You all are reminding me of a story our Mom told us when we were all kids.
She was a WII war bride; a French native living in Paris whom my father met at a Red Cross dance pressing through from Le Havre into Germany.
She lived in Paris throughout the 5 years of German Occupation. She didn't like talking about the war. But sometimes she did:
- Before the German Wehrmacht arrived in 1940, a Jewish family emigrating out of Poland moved into her building. They were apparently trying to get out of Europe to the U.S., but at the time Paris was as far as they could get.
- The Wehrmacht arrived, and things were not good but people talked to each other and did what they could for one another in spite of circumstances.

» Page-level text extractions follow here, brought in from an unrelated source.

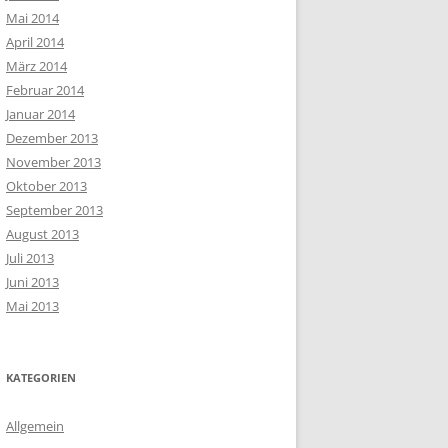
Mai 2014
April 2014
März 2014
Februar 2014
Januar 2014
Dezember 2013
November 2013
Oktober 2013
September 2013
August 2013
Juli 2013
Juni 2013
Mai 2013
KATEGORIEN
Allgemein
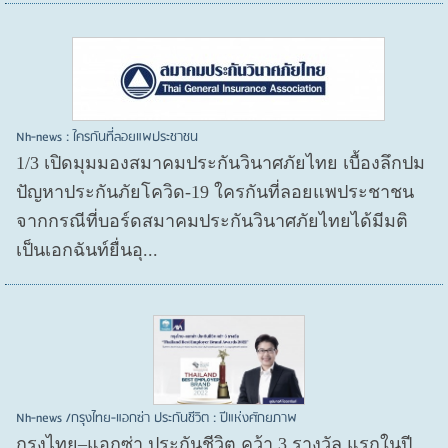
Nh-news : ใครกันที่ลอยแพประชาชน
1/3 เปิดมุมมองสมาคมประกันวินาศภัยไทย เบื้องลึกปม
ปัญหาประกันภัยโควิด-19 ใครกันที่ลอยแพประชาชน
จากกรณีที่บอร์ดสมาคมประกันวินาศภัยไทยได้มีมติ
เป็นเอกฉันท์ยื่นอุ...
Nh-news /กรุงไทย-แอกซ่า ประกันชีวิต : ปีแห่งศักยภาพ
กรุงไทย–แอกซ่า ประกันชีวิต คว้า 3 รางวัล แรกในปี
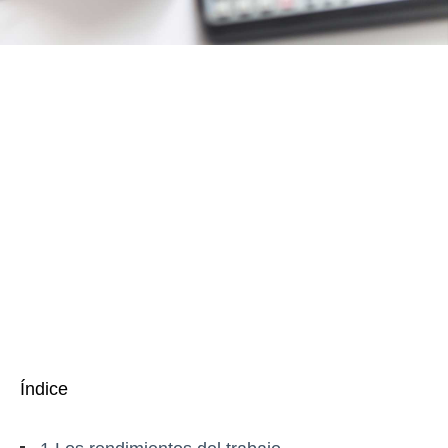
Índice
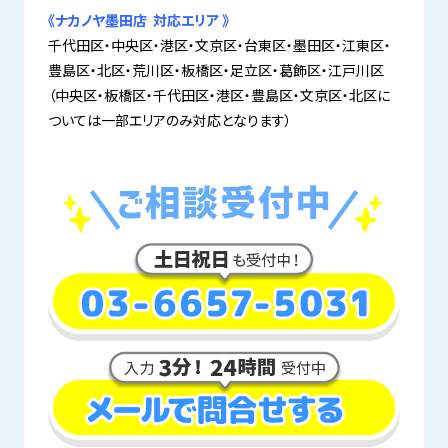
《ナカノヤ墨田店 対応エリア 》
千代田区・中央区・港区・文京区・台東区・墨田区・江東区・
豊島区・北区・荒川区・板橋区・足立区・葛飾区・江戸川区
（中央区・板橋区・千代田区・港区・豊島区・文京区・北区に
ついては一部エリアのみ対応となります）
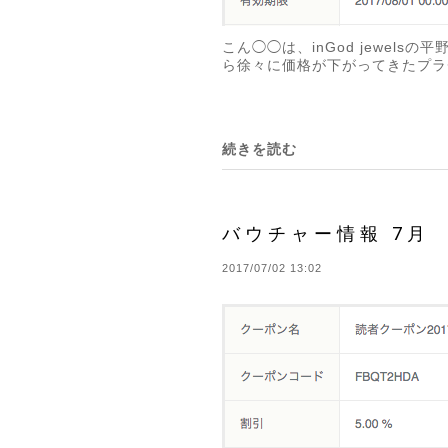
こん◯◯は、inGod jewe
ら徐々に価格が下がってきたプラ
続きを読む
バウチャー情報 7月
2017/07/02 13:02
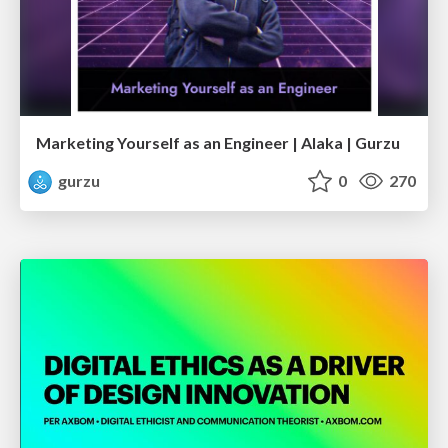
Marketing Yourself as an Engineer | Alaka | Gurzu
gurzu
0
270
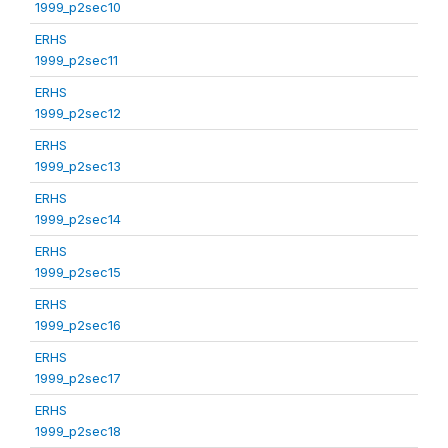
1999_p2sec10
ERHS
1999_p2sec11
ERHS
1999_p2sec12
ERHS
1999_p2sec13
ERHS
1999_p2sec14
ERHS
1999_p2sec15
ERHS
1999_p2sec16
ERHS
1999_p2sec17
ERHS
1999_p2sec18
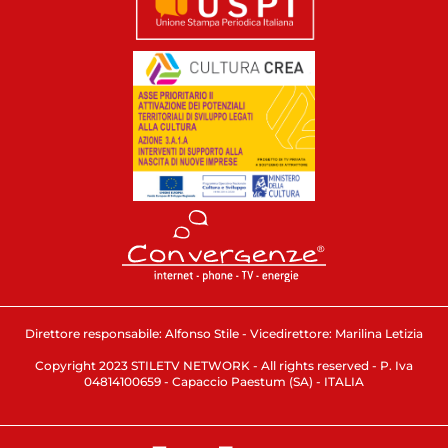
Direttore responsabile: Alfonso Stile - Vicedirettore: Marilina Letizia
Copyright 2023 STILETV NETWORK - All rights reserved - P. Iva
04814100659 - Capaccio Paestum (SA) - ITALIA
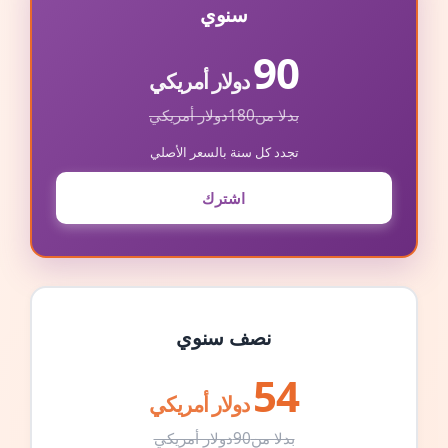
سنوي
90
دولار أمريكي
بدلا من
180
دولار أمريكي
تجدد كل سنة بالسعر الأصلي
اشترك
نصف سنوي
54
دولار أمريكي
بدلا من
90
دولار أمريكي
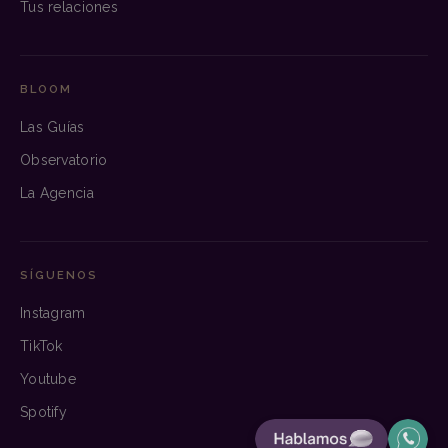
Tus relaciones
BLOOM
Las Guías
Observatorio
La Agencia
SÍGUENOS
Instagram
TikTok
Youtube
Spotify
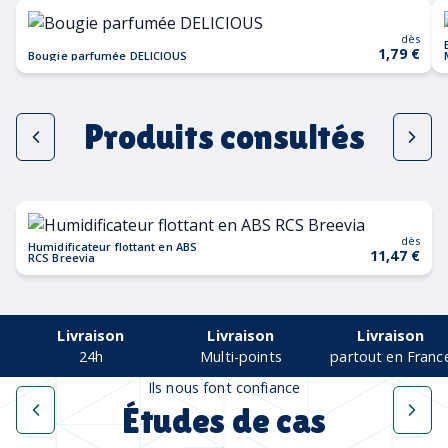
dès
1,79 €
Bougie parfumée DELICIOUS
Produits consultés
dès
Humidificateur flottant en ABS
11,47 €
RCS Breevia
Livraison
Livraison
Livraison
24h
Multi-points
partout en Franc
Ils nous font confiance
Études de cas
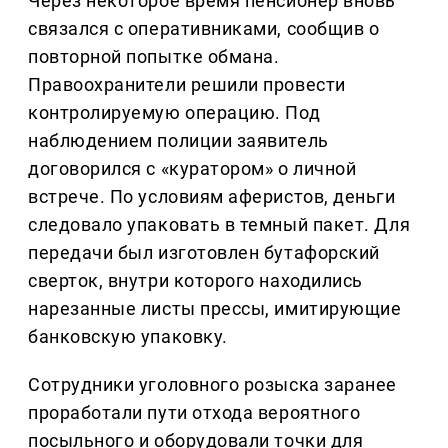
Через некоторое время пенсионер вновь
связался с оперативниками, сообщив о
повторной попытке обмана.
Правоохранители решили провести
контролируемую операцию. Под
наблюдением полиции заявитель
договорился с «куратором» о личной
встрече. По условиям аферистов, деньги
следовало упаковать в темный пакет. Для
передачи был изготовлен бутафорский
сверток, внутри которого находились
нарезанные листы прессы, имитирующие
банковскую упаковку.
Сотрудники уголовного розыска заранее
проработали пути отхода вероятного
посыльного и оборудовали точки для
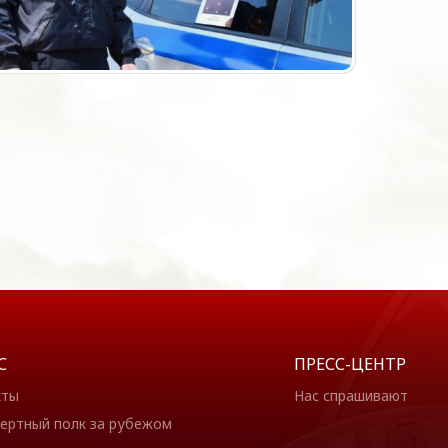
С
ПРЕСС-ЦЕНТР
кты
Нас спрашивают
ертный полк за рубежом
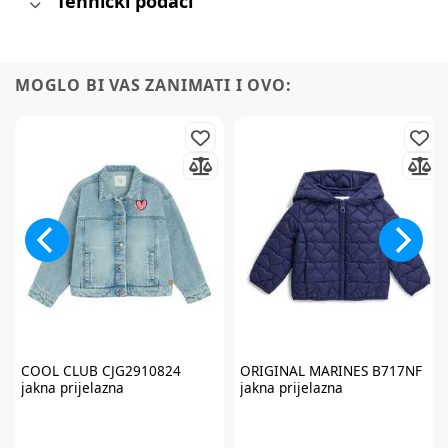
Tehnički podaci
MOGLO BI VAS ZANIMATI I OVO:
COOL CLUB
CJG2910824
ORIGINAL MARINES
B717NF
jakna prijelazna
jakna prijelazna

- The concierge in her building had a boyfriend who worked at the local police station of her arrondissement (her neighborhood). He warned the concierge that the Germans (the "Party" Germans my Mom called them, the Nazis), had discovered this family through records and meant to come "get" them that night (everything was done at night for terror effect apparently).
- So the boyfriend passes on the word, and the concierge herself passes on the warning to the family. The children got the word while at school and never came back to the apartment (whatever happened to them though she didn't say); and the father got the word at work and also stayed away that evening.
- The mother and grandmother though apparently came back to the apartment to try and grab things (clothes? furniture? mementos? I don't know). and while they were there the soldiers arrived. My mom talked about the sound of the jack boots on the stairway, and then the screams of the women.
- It is a horrible story.
- My mom never learned what happened to everyone in that family. The war was like that evidently, everybody doing the best they could for themselves and looking out for others when possible, but they were bad times; hard times.
They wanted their "things". Hard as it is; like TechnoWeenie says, sometimes dropping everything and just running is the best thing you can do for yourself.